═════ TASK DATA

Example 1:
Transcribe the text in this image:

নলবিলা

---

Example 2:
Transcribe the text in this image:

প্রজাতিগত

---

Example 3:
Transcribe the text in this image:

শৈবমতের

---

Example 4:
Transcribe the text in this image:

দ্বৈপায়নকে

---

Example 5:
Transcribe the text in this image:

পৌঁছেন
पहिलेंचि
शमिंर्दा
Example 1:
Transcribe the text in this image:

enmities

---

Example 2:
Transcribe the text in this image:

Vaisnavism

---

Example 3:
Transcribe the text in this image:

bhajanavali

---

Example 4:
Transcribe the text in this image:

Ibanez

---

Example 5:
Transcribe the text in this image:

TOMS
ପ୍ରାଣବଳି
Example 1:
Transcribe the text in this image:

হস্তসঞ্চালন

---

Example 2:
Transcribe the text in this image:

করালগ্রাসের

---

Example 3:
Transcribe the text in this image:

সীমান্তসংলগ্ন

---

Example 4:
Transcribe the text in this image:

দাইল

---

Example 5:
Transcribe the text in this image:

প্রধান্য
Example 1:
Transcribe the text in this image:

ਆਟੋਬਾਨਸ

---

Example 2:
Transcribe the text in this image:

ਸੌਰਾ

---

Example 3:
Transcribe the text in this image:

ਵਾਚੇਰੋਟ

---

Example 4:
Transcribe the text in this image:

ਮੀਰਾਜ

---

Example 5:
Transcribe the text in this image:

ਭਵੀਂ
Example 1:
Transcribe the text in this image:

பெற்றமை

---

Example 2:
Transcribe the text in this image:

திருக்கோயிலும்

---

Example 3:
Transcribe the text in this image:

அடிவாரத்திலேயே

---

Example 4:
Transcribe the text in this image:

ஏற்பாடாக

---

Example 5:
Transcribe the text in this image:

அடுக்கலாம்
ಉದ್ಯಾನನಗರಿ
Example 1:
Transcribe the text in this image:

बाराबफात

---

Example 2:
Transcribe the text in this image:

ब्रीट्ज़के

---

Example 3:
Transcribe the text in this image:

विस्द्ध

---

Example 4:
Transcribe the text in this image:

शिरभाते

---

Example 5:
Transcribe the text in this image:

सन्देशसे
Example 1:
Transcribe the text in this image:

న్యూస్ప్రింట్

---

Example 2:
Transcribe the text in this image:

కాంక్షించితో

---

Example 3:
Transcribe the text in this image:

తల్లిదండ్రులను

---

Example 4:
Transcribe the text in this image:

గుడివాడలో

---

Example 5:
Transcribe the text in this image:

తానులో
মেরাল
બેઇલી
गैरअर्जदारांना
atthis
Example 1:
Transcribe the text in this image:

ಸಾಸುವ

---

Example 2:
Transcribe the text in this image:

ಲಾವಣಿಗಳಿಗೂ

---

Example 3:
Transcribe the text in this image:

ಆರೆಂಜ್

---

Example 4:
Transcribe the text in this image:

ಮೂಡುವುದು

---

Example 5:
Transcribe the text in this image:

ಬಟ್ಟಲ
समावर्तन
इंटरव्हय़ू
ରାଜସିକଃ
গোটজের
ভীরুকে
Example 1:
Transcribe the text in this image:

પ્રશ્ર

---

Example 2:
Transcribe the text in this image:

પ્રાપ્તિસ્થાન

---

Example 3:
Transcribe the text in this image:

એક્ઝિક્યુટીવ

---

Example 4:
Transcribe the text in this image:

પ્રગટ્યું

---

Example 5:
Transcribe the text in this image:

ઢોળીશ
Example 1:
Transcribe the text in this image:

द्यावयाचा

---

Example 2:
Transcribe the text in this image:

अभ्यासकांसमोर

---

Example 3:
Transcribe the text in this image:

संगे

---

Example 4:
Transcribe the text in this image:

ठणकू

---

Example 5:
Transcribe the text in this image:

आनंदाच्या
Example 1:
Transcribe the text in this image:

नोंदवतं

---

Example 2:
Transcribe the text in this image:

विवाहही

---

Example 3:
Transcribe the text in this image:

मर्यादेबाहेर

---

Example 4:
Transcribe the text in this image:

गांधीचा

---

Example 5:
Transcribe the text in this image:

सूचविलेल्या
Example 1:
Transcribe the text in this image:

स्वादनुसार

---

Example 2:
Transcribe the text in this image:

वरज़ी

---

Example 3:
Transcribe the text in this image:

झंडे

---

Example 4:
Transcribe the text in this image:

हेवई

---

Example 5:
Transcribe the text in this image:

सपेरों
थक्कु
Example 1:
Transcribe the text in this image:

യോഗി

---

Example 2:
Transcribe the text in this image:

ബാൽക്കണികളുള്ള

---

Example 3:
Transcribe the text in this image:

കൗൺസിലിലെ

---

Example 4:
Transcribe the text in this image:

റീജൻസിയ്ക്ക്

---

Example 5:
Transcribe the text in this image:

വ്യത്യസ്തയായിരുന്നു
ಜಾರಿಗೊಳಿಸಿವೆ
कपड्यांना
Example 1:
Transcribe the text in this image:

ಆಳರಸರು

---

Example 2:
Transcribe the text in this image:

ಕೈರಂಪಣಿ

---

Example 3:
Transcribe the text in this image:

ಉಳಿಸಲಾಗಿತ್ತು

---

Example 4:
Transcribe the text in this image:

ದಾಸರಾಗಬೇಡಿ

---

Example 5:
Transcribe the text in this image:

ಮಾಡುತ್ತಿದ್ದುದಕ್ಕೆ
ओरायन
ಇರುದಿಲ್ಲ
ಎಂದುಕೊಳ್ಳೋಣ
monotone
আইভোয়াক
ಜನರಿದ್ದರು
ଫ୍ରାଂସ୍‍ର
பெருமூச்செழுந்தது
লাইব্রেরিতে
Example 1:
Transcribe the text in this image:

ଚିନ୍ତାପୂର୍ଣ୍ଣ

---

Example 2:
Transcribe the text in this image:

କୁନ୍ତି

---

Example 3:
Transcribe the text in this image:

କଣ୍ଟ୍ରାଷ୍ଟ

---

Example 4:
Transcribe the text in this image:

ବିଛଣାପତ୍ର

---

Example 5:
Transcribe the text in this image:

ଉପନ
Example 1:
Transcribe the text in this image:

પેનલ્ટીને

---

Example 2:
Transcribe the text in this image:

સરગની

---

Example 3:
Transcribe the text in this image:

══════════

YOUR GOAL:
Would you please reproduce all of the lines above exactly?

SOLUTION TO THE EXERCISE:
Example 1:
Transcribe the text in this image:

নলবিলা

---

Example 2:
Transcribe the text in this image:

প্রজাতিগত

---

Example 3:
Transcribe the text in this image:

শৈবমতের

---

Example 4:
Transcribe the text in this image:

দ্বৈপায়নকে

---

Example 5:
Transcribe the text in this image:

পৌঁছেন
पहिलेंचि
शमिंर्दा
Example 1:
Transcribe the text in this image:

enmities

---

Example 2:
Transcribe the text in this image:

Vaisnavism

---

Example 3:
Transcribe the text in this image:

bhajanavali

---

Example 4:
Transcribe the text in this image:

Ibanez

---

Example 5:
Transcribe the text in this image:

TOMS
ପ୍ରାଣବଳି
Example 1:
Transcribe the text in this image:

হস্তসঞ্চালন

---

Example 2:
Transcribe the text in this image:

করালগ্রাসের

---

Example 3:
Transcribe the text in this image:

সীমান্তসংলগ্ন

---

Example 4:
Transcribe the text in this image:

দাইল

---

Example 5:
Transcribe the text in this image:

প্রধান্য
Example 1:
Transcribe the text in this image:

ਆਟੋਬਾਨਸ

---

Example 2:
Transcribe the text in this image:

ਸੌਰਾ

---

Example 3:
Transcribe the text in this image:

ਵਾਚੇਰੋਟ

---

Example 4:
Transcribe the text in this image:

ਮੀਰਾਜ

---

Example 5:
Transcribe the text in this image:

ਭਵੀਂ
Example 1:
Transcribe the text in this image:

பெற்றமை

---

Example 2:
Transcribe the text in this image:

திருக்கோயிலும்

---

Example 3:
Transcribe the text in this image:

அடிவாரத்திலேயே

---

Example 4:
Transcribe the text in this image:

ஏற்பாடாக

---

Example 5:
Transcribe the text in this image:

அடுக்கலாம்
ಉದ್ಯಾನನಗರಿ
Example 1:
Transcribe the text in this image:

बाराबफात

---

Example 2:
Transcribe the text in this image:

ब्रीट्ज़के

---

Example 3:
Transcribe the text in this image:

विस्द्ध

---

Example 4:
Transcribe the text in this image:

शिरभाते

---

Example 5:
Transcribe the text in this image:

सन्देशसे
Example 1:
Transcribe the text in this image:

న్యూస్ప్రింట్

---

Example 2:
Transcribe the text in this image:

కాంక్షించితో

---

Example 3:
Transcribe the text in this image:

తల్లిదండ్రులను

---

Example 4:
Transcribe the text in this image:

గుడివాడలో

---

Example 5:
Transcribe the text in this image:

తానులో
মেরাল
બેઇલી
गैरअर्जदारांना
atthis
Example 1:
Transcribe the text in this image:

ಸಾಸುವ

---

Example 2:
Transcribe the text in this image:

ಲಾವಣಿಗಳಿಗೂ

---

Example 3:
Transcribe the text in this image:

ಆರೆಂಜ್

---

Example 4:
Transcribe the text in this image:

ಮೂಡುವುದು

---

Example 5:
Transcribe the text in this image:

ಬಟ್ಟಲ
समावर्तन
इंटरव्हय़ू
ରାଜସିକଃ
গোটজের
ভীরুকে
Example 1:
Transcribe the text in this image:

પ્રશ્ર

---

Example 2:
Transcribe the text in this image:

પ્રાપ્તિસ્થાન

---

Example 3:
Transcribe the text in this image:

એક્ઝિક્યુટીવ

---

Example 4:
Transcribe the text in this image:

પ્રગટ્યું

---

Example 5:
Transcribe the text in this image:

ઢોળીશ
Example 1:
Transcribe the text in this image:

द्यावयाचा

---

Example 2:
Transcribe the text in this image:

अभ्यासकांसमोर

---

Example 3:
Transcribe the text in this image:

संगे

---

Example 4:
Transcribe the text in this image:

ठणकू

---

Example 5:
Transcribe the text in this image:

आनंदाच्या
Example 1:
Transcribe the text in this image:

नोंदवतं

---

Example 2:
Transcribe the text in this image:

विवाहही

---

Example 3:
Transcribe the text in this image:

मर्यादेबाहेर

---

Example 4:
Transcribe the text in this image:

गांधीचा

---

Example 5:
Transcribe the text in this image:

सूचविलेल्या
Example 1:
Transcribe the text in this image:

स्वादनुसार

---

Example 2:
Transcribe the text in this image:

वरज़ी

---

Example 3:
Transcribe the text in this image:

झंडे

---

Example 4:
Transcribe the text in this image:

हेवई

---

Example 5:
Transcribe the text in this image:

सपेरों
थक्कु
Example 1:
Transcribe the text in this image:

യോഗി

---

Example 2:
Transcribe the text in this image:

ബാൽക്കണികളുള്ള

---

Example 3:
Transcribe the text in this image:

കൗൺസിലിലെ

---

Example 4:
Transcribe the text in this image:

റീജൻസിയ്ക്ക്

---

Example 5:
Transcribe the text in this image:

വ്യത്യസ്തയായിരുന്നു
ಜಾರಿಗೊಳಿಸಿವೆ
कपड्यांना
Example 1:
Transcribe the text in this image:

ಆಳರಸರು

---

Example 2:
Transcribe the text in this image:

ಕೈರಂಪಣಿ

---

Example 3:
Transcribe the text in this image:

ಉಳಿಸಲಾಗಿತ್ತು

---

Example 4:
Transcribe the text in this image:

ದಾಸರಾಗಬೇಡಿ

---

Example 5:
Transcribe the text in this image:

ಮಾಡುತ್ತಿದ್ದುದಕ್ಕೆ
ओरायन
ಇರುದಿಲ್ಲ
ಎಂದುಕೊಳ್ಳೋಣ
monotone
আইভোয়াক
ಜನರಿದ್ದರು
ଫ୍ରାଂସ୍‍ର
பெருமூச்செழுந்தது
লাইব্রেরিতে
Example 1:
Transcribe the text in this image:

ଚିନ୍ତାପୂର୍ଣ୍ଣ

---

Example 2:
Transcribe the text in this image:

କୁନ୍ତି

---

Example 3:
Transcribe the text in this image:

କଣ୍ଟ୍ରାଷ୍ଟ

---

Example 4:
Transcribe the text in this image:

ବିଛଣାପତ୍ର

---

Example 5:
Transcribe the text in this image:

ଉପନ
Example 1:
Transcribe the text in this image:

પેનલ્ટીને

---

Example 2:
Transcribe the text in this image:

સરગની

---

Example 3:
Transcribe the text in this image:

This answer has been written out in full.